Razer doesn't mess around when it comes to premium gaming laptops, and the totally refreshed 17-inch Razer Blade Pro is the case in point. Razer says that the new Blade Pro was designed for "enthusiasts and power users who want desktop performance but don't want to sacrifice portability."
So Razer put an Nvidia GTX 1080 -- the new hotness when it comes to graphical overkill -- in a laptop under an inch thick. Of course, you're going to pay for all those fancy new internals. Clench up, because here it comes: The Blade Pro starts at $3,699, or £3,499 (that converts to around AU$4,815).
"It's definitely not for everybody," says product manager Kevin Sather. "It's for people who need to get the most out of a PC."
And "the most" might be right, as far as sub-inch-thin laptops are concerned. Here's what you get for that princely sum:
- Nvidia GeForce GTX 1080 (a desktop-grade chip with 8GB GDDR5X VRAM)
- 6th-gen Intel quad-core i7 processor
- 17.3-inch touchscreen, 3840x2160-pixel resolution with G-Sync
- Thin mechanical keyboard
- 512GB, 1TB or 2TB of PCIe solid state storage in RAID-0
- 32GB of memory
- 16.7 by 0.9 by 11 inches (427 by 23 by 281mm)
- Aluminium chassis
- 7.8 pounds (3.5kg)
- 99Wh battery (the largest you can legally take on a plane)
- Ports: 1x USB Type-C / Thunderbolt 3, 1x 3.5mm headset jack, 3xUSB, 1xHDMI
If you compare it to the previous model of the 17-inch Razer Blade Pro, you'll see it's packing -- no exaggeration -- double the numbers in some key specs like RAM, storage and screen resolution.
Most "desktop replacements", or at least laptops with that kind of processing power, clock in much larger than the incredibly slim Blade Pro.
Oh, and the touchscreen (did we mention it's a touchscreen?) displays 100 percent of the Adobe RGB color gamut, potentially making it suitable for photo and video editing. (There's also full-size, full-depth SD card slot, so you can quickly offload your DSLR photos). It's a G-Sync screen, too, for smoother gameplay.
The Blade Pro is also the first laptop to use Razer's new low-profile mechanical switches that can mimic the feel of full-sized mechanical keyboards. The keys definitely feel like they'll take some getting used to: while they've got a satisfying click and a cushion-y bounce, they take a bit more pressure than we expected to push down. For a little added flair, the keyboard also runs Chroma, Razer's dynamic multicolour backlighting that can be programmed to respond to in-game cues.

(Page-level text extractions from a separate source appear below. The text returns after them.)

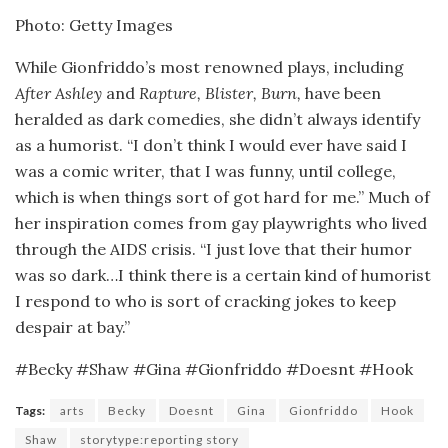
Photo: Getty Images
While Gionfriddo’s most renowned plays, including
After Ashley
and
Rapture, Blister, Burn,
have been
heralded as dark comedies, she didn’t always identify
as a humorist. “I don’t think I would ever have said I
was a comic writer, that I was funny, until college,
which is when things sort of got hard for me.” Much of
her inspiration comes from gay playwrights who lived
through the AIDS crisis. “I just love that their humor
was so dark…I think there is a certain kind of humorist
I respond to who is sort of cracking jokes to keep
despair at bay.”
#Becky #Shaw #Gina #Gionfriddo #Doesnt #Hook
Tags:
arts
Becky
Doesnt
Gina
Gionfriddo
Hook
Shaw
storytype:reporting story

We can already tell one of our favorite features is the new programmable dial which lives right above the touchpad, It's a slick, easy way to quickly adjust the volume, and we're curious what else we might be able to do with it.
And while we already miss the discrete mouse buttons for the touchpad (you have to press down on the pad itself, which means you'll want a mouse for games), we won't shed many tears for the underutilized Switchblade touchscreen that used to live underneath the Blade Pro's mouse surface. Razer says it had to get rid of the Switchblade to make room for more battery and components. (Razer says it can't yet commit to how long the Blade Pro will last on a charge.)
I'm also happy to report that the hinge tension on the Blade Pro is perfect as of today: you can lift the lid with a single finger, and it stays in place.
One last note: everything packed into that aluminium frame means that the Blade Pro's specs exceed the recommended requirements for the HTC Vive and Oculus Rift VR headsets. Just in case you were worried it wouldn't be ready for virtual reality.
If you can afford it, the Razer Blade Pro will start shipping next month.